The price of Bitcoin (BTC -0.11%) was about $38,400 as of 12:45 p.m. EDT on Thursday, according to CoinDesk -- up sharply from its weekly low of about $35,000 on Sunday. There were two big news items for Bitcoin over the past week. The first concerns a social media post by Tesla CEO Elon Musk, which may only be a short-term catalyst. However, the Bitcoin blockchain is also now officially scheduled to receive an important upgrade, which could be a more long-term demand driver.
However, it's not as though technology company MicroStrategy (MSTR 4.70%) needed any more reasons to buy Bitcoin. The company is already taking on as much debt as it can to buy more and more bitcoins, as we'll see in a minute. And considering how much it owns, it's not surprising to see its stock rise with the price of Bitcoin in recent days. So far for the week, MicroStrategy stock is up 21%.
And with the price of Bitcoin rising, stocks that benefit from mining are also up for the week. As of this writing, Riot Blockchain (RIOT 4.31%) stock was up 13%, Canaan (CAN 4.18%) was up 8%, CleanSpark (CLSK 5.61%) was up 9%, and Ebang International Holdings (EBON 4.95%) was up 13%.
First the short-term catalyst for Bitcoin: On June 13, Musk said Tesla would start allowing Bitcoin as a method of payment again on two conditions. First, he wants to be sure at least 50% of the energy used to run the Bitcoin blockchain network is coming from clean energy sources. Second, he also wants to see Bitcoin trending in a greener direction.

Joint position lists

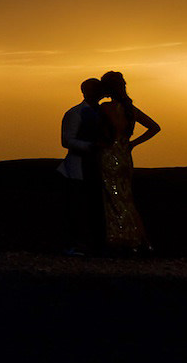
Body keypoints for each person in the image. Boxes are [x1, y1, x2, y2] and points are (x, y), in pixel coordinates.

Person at [96, 70, 159, 254]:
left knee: (112, 199)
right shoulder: (131, 110)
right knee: (127, 198)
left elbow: (100, 133)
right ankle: (141, 240)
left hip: (109, 156)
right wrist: (133, 144)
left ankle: (120, 238)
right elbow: (154, 127)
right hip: (125, 156)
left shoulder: (104, 108)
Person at [56, 77, 106, 254]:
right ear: (84, 92)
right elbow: (66, 140)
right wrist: (91, 146)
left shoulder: (102, 113)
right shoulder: (75, 113)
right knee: (77, 208)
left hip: (95, 165)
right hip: (78, 167)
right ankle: (75, 244)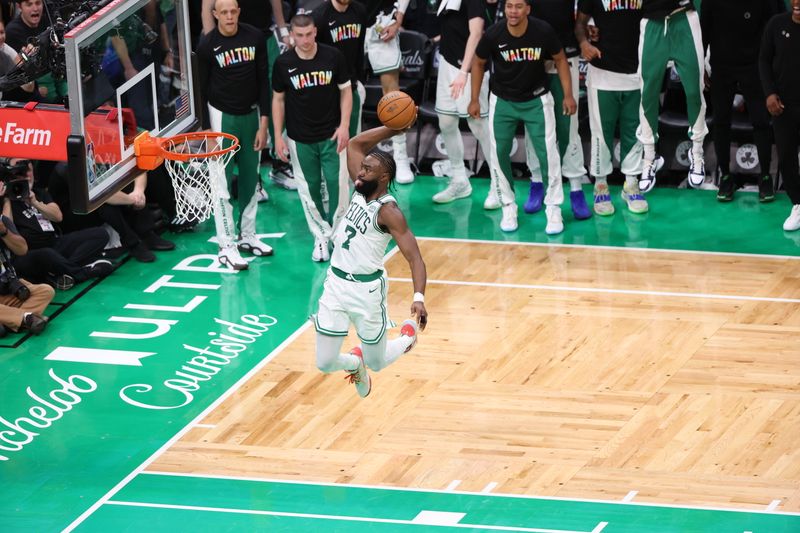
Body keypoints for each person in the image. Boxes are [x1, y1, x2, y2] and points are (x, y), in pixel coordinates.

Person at [313, 124, 427, 398]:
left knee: (378, 362)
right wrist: (391, 128)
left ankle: (407, 338)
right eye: (361, 168)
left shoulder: (390, 213)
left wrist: (419, 297)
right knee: (325, 362)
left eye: (368, 170)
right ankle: (355, 362)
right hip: (336, 284)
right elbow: (353, 144)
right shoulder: (360, 188)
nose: (360, 173)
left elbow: (415, 258)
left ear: (384, 177)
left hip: (367, 292)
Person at [469, 0, 577, 235]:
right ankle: (508, 205)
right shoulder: (494, 33)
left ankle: (553, 207)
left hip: (537, 99)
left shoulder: (543, 31)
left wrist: (568, 95)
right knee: (499, 153)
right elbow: (478, 62)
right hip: (503, 100)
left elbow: (560, 59)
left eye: (518, 6)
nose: (513, 11)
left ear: (528, 9)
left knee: (548, 152)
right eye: (509, 6)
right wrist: (475, 98)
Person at [196, 0, 274, 271]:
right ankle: (226, 244)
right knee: (222, 184)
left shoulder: (254, 36)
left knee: (251, 180)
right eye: (224, 13)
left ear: (239, 12)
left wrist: (264, 124)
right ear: (215, 14)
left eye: (233, 12)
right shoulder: (207, 46)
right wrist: (207, 130)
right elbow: (200, 91)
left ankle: (248, 236)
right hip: (221, 118)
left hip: (251, 117)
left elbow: (264, 81)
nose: (229, 17)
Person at [272, 13, 352, 262]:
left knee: (338, 186)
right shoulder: (283, 63)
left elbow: (346, 91)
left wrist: (345, 126)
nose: (305, 40)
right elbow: (278, 100)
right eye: (299, 35)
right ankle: (321, 236)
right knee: (309, 190)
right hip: (299, 138)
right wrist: (278, 136)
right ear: (292, 36)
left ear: (315, 32)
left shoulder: (333, 56)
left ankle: (339, 235)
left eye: (308, 34)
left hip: (331, 135)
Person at [202, 0, 295, 193]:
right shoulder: (213, 38)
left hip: (263, 37)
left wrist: (283, 30)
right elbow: (207, 8)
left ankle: (280, 162)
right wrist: (214, 41)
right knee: (234, 108)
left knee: (276, 95)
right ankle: (253, 179)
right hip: (228, 43)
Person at [576, 0, 648, 216]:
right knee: (601, 134)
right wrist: (584, 44)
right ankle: (600, 185)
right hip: (602, 74)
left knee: (634, 132)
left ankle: (631, 185)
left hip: (637, 73)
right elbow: (580, 23)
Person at [702, 0, 777, 203]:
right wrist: (701, 65)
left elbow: (776, 24)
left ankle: (765, 176)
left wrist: (772, 65)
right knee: (721, 121)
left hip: (754, 65)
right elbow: (704, 29)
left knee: (761, 121)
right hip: (721, 64)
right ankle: (725, 176)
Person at [1, 159, 114, 289]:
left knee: (100, 234)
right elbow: (7, 226)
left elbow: (57, 216)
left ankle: (60, 272)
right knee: (48, 254)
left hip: (54, 243)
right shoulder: (5, 201)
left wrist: (35, 202)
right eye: (19, 173)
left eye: (28, 171)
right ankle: (83, 273)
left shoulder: (39, 193)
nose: (25, 176)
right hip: (27, 255)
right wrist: (7, 199)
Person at [431, 0, 501, 208]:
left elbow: (477, 32)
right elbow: (455, 26)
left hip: (469, 69)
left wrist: (464, 72)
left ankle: (500, 184)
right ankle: (459, 179)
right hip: (447, 62)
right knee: (446, 122)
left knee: (479, 126)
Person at [525, 0, 589, 220]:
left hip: (566, 52)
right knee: (533, 124)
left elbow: (585, 11)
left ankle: (576, 188)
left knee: (569, 125)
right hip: (532, 56)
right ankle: (536, 182)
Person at [637, 0, 707, 192]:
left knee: (694, 90)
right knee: (647, 94)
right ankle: (649, 158)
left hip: (684, 18)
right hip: (653, 23)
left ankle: (697, 152)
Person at [359, 0, 415, 184]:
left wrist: (397, 20)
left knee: (393, 98)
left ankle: (400, 157)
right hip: (351, 19)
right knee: (349, 89)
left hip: (382, 20)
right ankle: (353, 155)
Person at [760, 0, 800, 231]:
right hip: (783, 106)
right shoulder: (776, 24)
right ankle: (798, 204)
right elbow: (764, 60)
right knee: (786, 158)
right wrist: (769, 93)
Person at [312, 0, 368, 138]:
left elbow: (359, 48)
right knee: (330, 140)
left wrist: (359, 79)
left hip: (351, 84)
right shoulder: (319, 16)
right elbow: (313, 56)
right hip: (327, 88)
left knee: (353, 138)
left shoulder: (359, 11)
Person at [0, 211, 53, 336]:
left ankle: (9, 320)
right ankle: (26, 318)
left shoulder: (3, 220)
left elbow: (22, 250)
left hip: (5, 287)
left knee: (45, 291)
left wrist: (4, 233)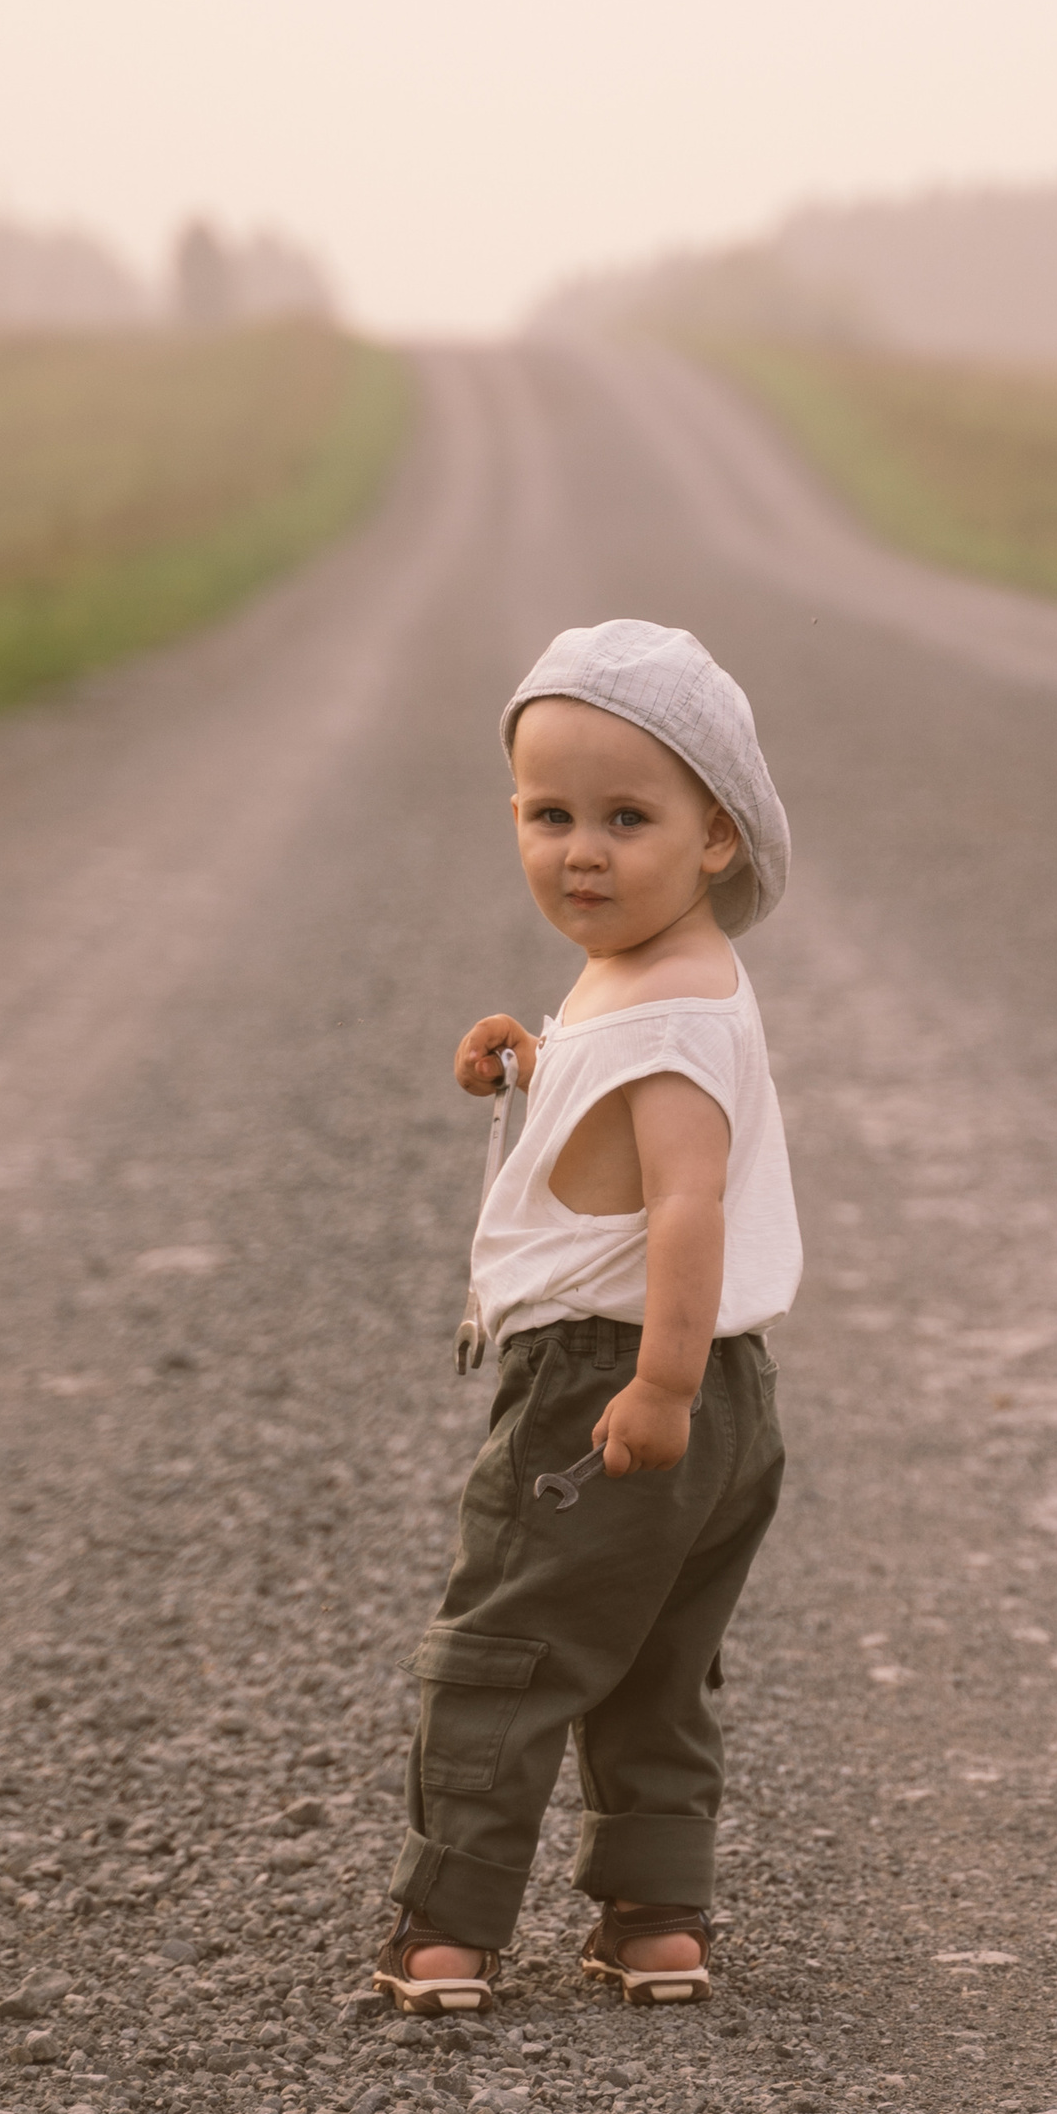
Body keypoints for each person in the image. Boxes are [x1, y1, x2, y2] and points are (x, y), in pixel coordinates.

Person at [372, 619, 801, 2015]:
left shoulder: (666, 1023)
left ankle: (448, 1934)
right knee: (658, 1658)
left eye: (628, 817)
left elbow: (685, 1207)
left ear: (717, 838)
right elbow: (608, 1104)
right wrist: (528, 1057)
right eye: (550, 815)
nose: (584, 852)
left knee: (504, 1644)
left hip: (614, 1383)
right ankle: (656, 1918)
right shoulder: (660, 979)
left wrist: (657, 1388)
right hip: (723, 1392)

# Work task A
According to the Bitcoin article, why is it not surprising that MicroStrategy's stock has risen in recent days?
# Work task B
Pick up the Bitcoin article after its last sentence and continue it.

# Answer section A
MicroStrategy owns a large amount of Bitcoin, so its stock rises along with the price of Bitcoin, which has gone up in recent days.

# Answer section B
While Bitcoin popped around the time of Musk's comments, it's important to note that most people aren't using Bitcoin to pay for things like they would with fiat currency. In part, this is because cryptocurrency investors believe Bitcoin will increase in value over time. Therefore, it doesn't make much sense to spend it. That's why I see Musk's support as a short-term boost for Bitcoin.
But what if people did want to digitally transact more with Bitcoin in the future? That could be a problem. You see, right now Bitcoin is limited with how much volume it can handle, and normal payment volume for an entire economy would be too much. This is due to how information is processed and recorded on the blockchain.
On June 12, Bitcoin developers and miners took a big step forward in addressing this scalability problem. Developers have come up with a package of upgrades for the Bitcoin blockchain called Taproot. But developers only propose ideas -- miners have to signal support for the proposals by putting a marker on the blocks they process. Once enough miners have "voted" in favor of changes, the blockchain network is ready for the upgrade. And on Saturday, over 90% of miners had signaled support for Taproot, the support level needed to make it happen.
According to many developers, the Taproot update should go into effect for Bitcoin in November. Important changes include the ability for speedier transaction processing -- basically the data on the blockchain should get smaller, making it speedier and less energy intensive. But also, Taproot will allow developers to build onto the Bitcoin blockchain like they already can on blockchains like Ethereum, which could be a game-changing update.
Taproot will give Bitcoin new use cases that could drive greater demand and send prices higher. And without a doubt, that's something MicroStrategy shareholders are hoping for. The company currently holds over 92,000 bitcoins and on June 14 it issued $500 million more in convertible senior notes to buy even more Bitcoin. This management team is clearly betting the farm that Bitcoin will go up. And MicroStrategy could be in a tough place financially if that doesn't pan out.
The ripple effect that Taproot could have for Bitcoin miners is unclear right now. We often discuss how miners are rewarded with 6.25 bitcoins for every block they mine -- this is one way companies like Riot Blockchain and CleanSpark make money. But miners also make money from transaction fees, which have spiked significantly higher over the past year.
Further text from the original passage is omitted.